L'initiative, dont l'ampleur financière pourrait atteindre 500 à 1 000 millions de dollars dans les prochaines années, s'inscrit dans un contexte de mécontentement croissant au sein de l'élite technologique. Ils estiment que la politique de l'État a viré à gauche, étouffant l'innovation et freinant la croissance économique. Le modèle économique de ce fonds est novateur : il se nourrit des gains de capital plutôt que des dons individuels, ce qui permettrait de réduire la transparence des financements.

Maria Davidson, fondatrice de Kojo, une start-up de construction, est à l'origine de ce mouvement. Elle explique que l'idée répond à une inquiétude profonde quant à l'avenir de l'État.

D'autres personnalités influentes du secteur, dont Neil Mehta (Greenoaks Capital), Joe Lonsdale (Palantir Technologies) et Garry Tan (Y Combinator), soutiennent activement ce projet. Chris Larsen, PDG de Ripple, a également été contacté, mais n'a pas encore pris position.

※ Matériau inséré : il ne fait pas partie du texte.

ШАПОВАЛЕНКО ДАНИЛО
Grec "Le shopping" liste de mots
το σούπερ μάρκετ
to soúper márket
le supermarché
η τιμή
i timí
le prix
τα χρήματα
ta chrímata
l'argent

La menace syndicale et les défis à surmonter

California Renewal pourrait favoriser une politique fiscalement plus libérale et une réduction des réglementations, des mesures que ses partisans considèrent comme propices à la création d'emplois et à la baisse des prix de l'énergie. Cependant, le chemin sera semé d'embûches. Les syndicats et les mouvements progressistes, bien établis dans l'État, se mobilisent déjà pour contrer cette nouvelle force politique. La question de la collecte des fonds reste également un défi majeur. Pour l'instant, les chiffres sont confidentiels, et il n'y a aucune garantie que le fonds atteigne ses objectifs.

L'enjeu est clair. Les milliardaires de la Silicon Valley ne se contentent plus d'invester ; ils cherchent à façonner l'avenir de leur État. Et ils le font avec une détermination qui pourrait bien redéfinir les équilibres politiques de la Californie.